For most of the early history of Tempe, Ariz., the skyline was dominated by the iconic Hayden Flour Mill’s two 112-ft silos. It wasn’t until 1967 and the construction of Arizona State University's Manzanita Hall dormitory that the mill was eclipsed.
More than 30 years later, however, with population growth and a dearth of open spaces available for development in a highly sought-after area, Tempe began to look skyward. A handful of high-profile, high-rise projects soon followed, including West Sixth, 115 W. SIxth Street, and Hayden Ferry Lakeside, along the Salt River.
Hub On Campus, a new high-rise which is currently mere months from completion, will soon join these projects as one of the tallest buildings in the city, at 19 stories and 193-ft. The site — a stone’s throw from the enigmatic A-mountain of Arizona State University, and a station along the Valley Metro light-rail line — had been home to the Arizona National Guard.
Hub On Campus is in close proximity of the Valley Metro Light Rail line.
“The project is coming along in an amazing way,” says Ryan Cooney, project manager for Beal | Derkenne Construction. “Not only is Hub On Campus an outstanding project for BDC and our client, but will have a positive economic impact for the city of Tempe in the long and short term.”
Construction has moved onto the finishing stages of the interior build out of the building which will be capable of housing more than 600 residents on 17 residential floors and will also include two floors with 25,000-sq-ft of retail space and an added 6,550-sq-ft feet of restaurants.

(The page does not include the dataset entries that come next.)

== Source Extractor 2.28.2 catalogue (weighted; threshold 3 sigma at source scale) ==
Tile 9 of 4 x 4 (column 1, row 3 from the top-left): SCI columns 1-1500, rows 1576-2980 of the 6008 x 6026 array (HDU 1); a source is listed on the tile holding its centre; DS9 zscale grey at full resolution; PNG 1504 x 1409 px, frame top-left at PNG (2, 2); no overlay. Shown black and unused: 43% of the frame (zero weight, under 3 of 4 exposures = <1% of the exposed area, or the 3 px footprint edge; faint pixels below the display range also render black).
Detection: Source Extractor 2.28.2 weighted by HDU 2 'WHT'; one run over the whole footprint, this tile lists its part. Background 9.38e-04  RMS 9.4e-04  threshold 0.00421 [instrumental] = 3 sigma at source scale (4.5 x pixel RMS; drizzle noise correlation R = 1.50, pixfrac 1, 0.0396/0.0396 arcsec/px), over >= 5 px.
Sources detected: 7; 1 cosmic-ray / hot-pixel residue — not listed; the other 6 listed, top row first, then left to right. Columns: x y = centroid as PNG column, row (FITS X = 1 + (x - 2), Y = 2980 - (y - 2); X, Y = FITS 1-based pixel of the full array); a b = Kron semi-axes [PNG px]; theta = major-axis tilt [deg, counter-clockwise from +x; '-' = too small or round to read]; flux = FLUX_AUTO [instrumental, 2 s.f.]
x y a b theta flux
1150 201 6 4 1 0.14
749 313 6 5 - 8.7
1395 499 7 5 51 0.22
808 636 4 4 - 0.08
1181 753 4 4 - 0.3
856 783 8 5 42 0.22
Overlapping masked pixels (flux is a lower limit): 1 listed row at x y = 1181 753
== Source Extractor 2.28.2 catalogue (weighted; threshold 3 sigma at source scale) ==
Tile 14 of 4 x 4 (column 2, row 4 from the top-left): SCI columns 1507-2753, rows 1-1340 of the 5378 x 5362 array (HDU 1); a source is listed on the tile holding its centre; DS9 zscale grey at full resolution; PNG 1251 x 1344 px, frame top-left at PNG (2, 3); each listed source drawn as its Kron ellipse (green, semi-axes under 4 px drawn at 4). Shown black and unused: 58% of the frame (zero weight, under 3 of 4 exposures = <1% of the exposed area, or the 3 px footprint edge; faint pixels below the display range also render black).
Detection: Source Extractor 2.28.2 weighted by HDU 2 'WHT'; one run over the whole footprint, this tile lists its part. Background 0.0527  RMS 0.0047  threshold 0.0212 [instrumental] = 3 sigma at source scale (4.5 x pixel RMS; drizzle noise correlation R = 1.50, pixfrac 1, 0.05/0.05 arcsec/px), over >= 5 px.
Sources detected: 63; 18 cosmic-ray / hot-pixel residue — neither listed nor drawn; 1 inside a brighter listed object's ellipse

Apartments run the gamut from 400-sq-ft studios to nearly 1,700-sq-ft, five bedroom communal spaces. Some of the amenities will include a cutting edge pool area, a sand volleyball court and a 22-ft tall outdoor LED video wall.
Work began 16 months ago and has employed 450 trade workers.
The exterior skin is complete and interiors are estimated at about 85% completion with work ongoing including cabinets for kitchen and bath, counters, carpet, paint as well as public areas and site work.
Challenges always abound on a construction project, and a project centered within an urban environment that is along the pathway of thousands of university students a day, faced out-of-the ordinary challenges as well. According to BDC, some of the most daunting challenges included significant unforeseen utility issues, a need to coordinate utility work after hours due to the project’s proximity to the university campus, the need for an on site archaeologist and a fast-paced schedule that included split shifts and weekend work.
“There were a million challenges on this project, but BDC mastered all of them to deliver this project for move in schedule,” says Andrew Beal, owner and founder of BDC.
The facility is also in search of LEED accreditation which included multiple dumpsters on site for concrete, steel, wood, drywall and general trash that were removed and their weights tracked for compilation into LEED model. Of course, certification will also be sought by the use of environmentally conscious systems and finishes.
Hub On Campus is expected to be completed by August, just before students begin to arrive for the fall semester.